WORK INSTRUCTION – Extract all lines that hold "casas" from the records below.

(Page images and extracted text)
━━━━━━

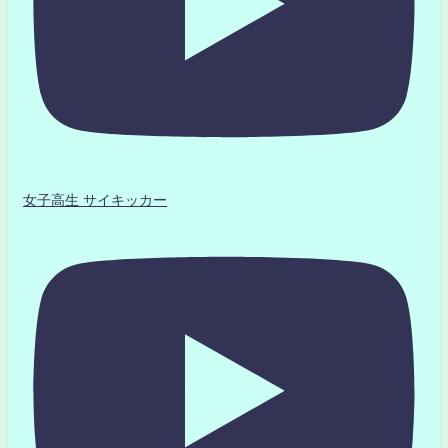
女子高生 サイキッカー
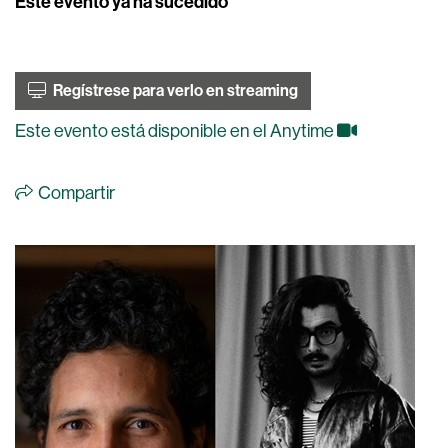
Este evento ya ha sucedido
Regístrese para verlo en streaming
Este evento está disponible en el Anytime
Compartir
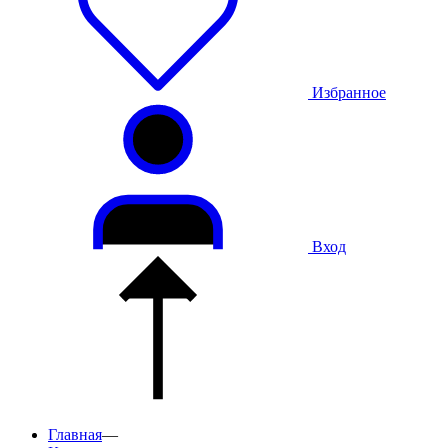
Избранное
Вход
Главная
—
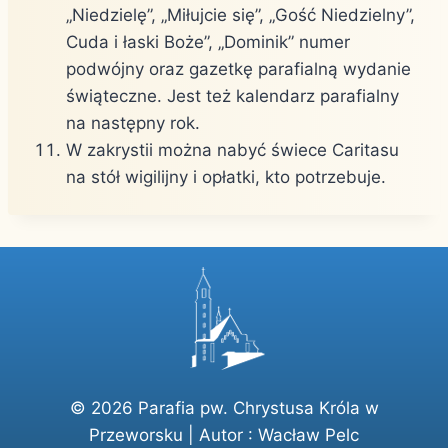
„Niedzielę”, „Miłujcie się”, „Gość Niedzielny”,
Cuda i łaski Boże”, „Dominik” numer
podwójny oraz gazetkę parafialną wydanie
świąteczne. Jest też kalendarz parafialny
na następny rok.
W zakrystii można nabyć świece Caritasu
na stół wigilijny i opłatki, kto potrzebuje.
© 2026 Parafia pw. Chrystusa Króla w
Przeworsku | Autor :
Wacław Pelc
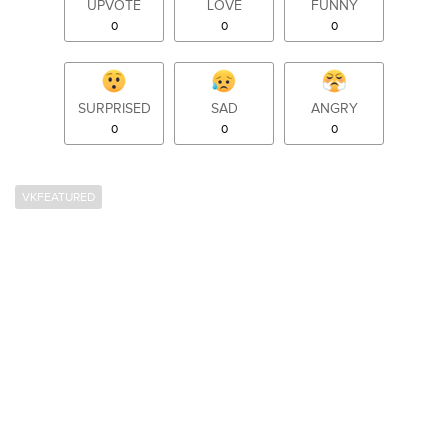
UPVOTE
LOVE
FUNNY
0
0
0
SURPRISED
SAD
ANGRY
0
0
0
VKFEATURED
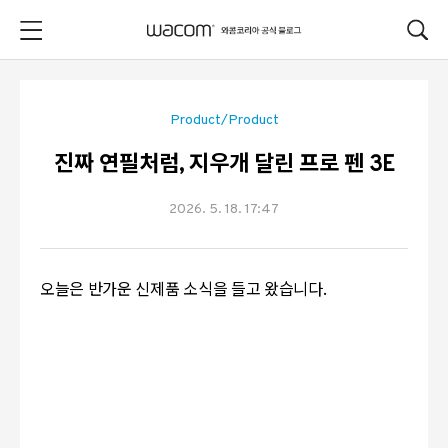
본문 바로가기
Product/Product
진짜 연필처럼, 지우개 달린 프로 펜 3E
2026. 5. 18. 17:47
오늘은 반가운 신제품 소식을 들고 왔습니다.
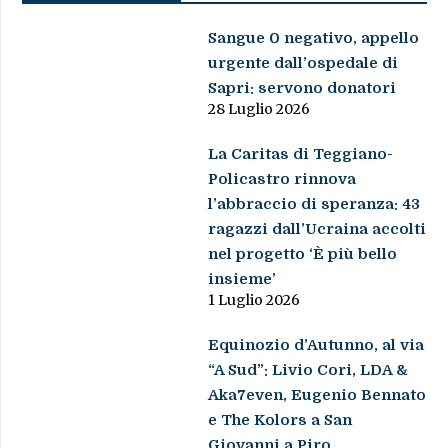
Sangue 0 negativo, appello
urgente dall’ospedale di
Sapri: servono donatori
28 Luglio 2026
La Caritas di Teggiano-
Policastro rinnova
l’abbraccio di speranza: 43
ragazzi dall’Ucraina accolti
nel progetto ‘È più bello
insieme’
1 Luglio 2026
Equinozio d’Autunno, al via
“A Sud”: Livio Cori, LDA &
Aka7even, Eugenio Bennato
e The Kolors a San
Giovanni a Piro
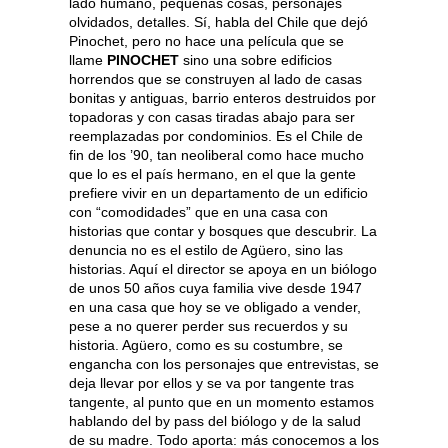
lado humano, pequeñas cosas, personajes
olvidados, detalles. Sí, habla del Chile que dejó
Pinochet, pero no hace una película que se
llame
PINOCHET
sino una sobre edificios
horrendos que se construyen al lado de casas
bonitas y antiguas, barrio enteros destruidos por
topadoras y con casas tiradas abajo para ser
reemplazadas por condominios. Es el Chile de
fin de los ’90, tan neoliberal como hace mucho
que lo es el país hermano, en el que la gente
prefiere vivir en un departamento de un edificio
con “comodidades” que en una casa con
historias que contar y bosques que descubrir. La
denuncia no es el estilo de Agüero, sino las
historias. Aquí el director se apoya en un biólogo
de unos 50 años cuya familia vive desde 1947
en una casa que hoy se ve obligado a vender,
pese a no querer perder sus recuerdos y su
historia. Agüero, como es su costumbre, se
engancha con los personajes que entrevistas, se
deja llevar por ellos y se va por tangente tras
tangente, al punto que en un momento estamos
hablando del by pass del biólogo y de la salud
de su madre. Todo aporta: más conocemos a los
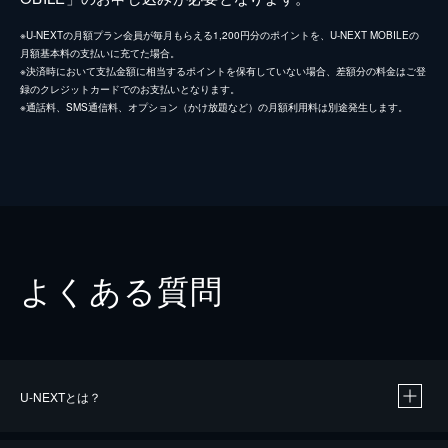
※U-NEXTの月額プラン会員が毎月もらえる1,200円分のポイントを、U-NEXT MOBILEの
月額基本料の支払いに充てた場合。
※決済時において支払金額に相当するポイントを保有していない場合、差額分の料金はご登
録のクレジットカードでのお支払いとなります。
※通話料、SMS通信料、オプション（かけ放題など）の月額利用料は別途発生します。
よくある質問
U-NEXTとは？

━━━━━━

OUTPUT BELOW –
horrendos que se construyen al lado de casas
topadoras y con casas tiradas abajo para ser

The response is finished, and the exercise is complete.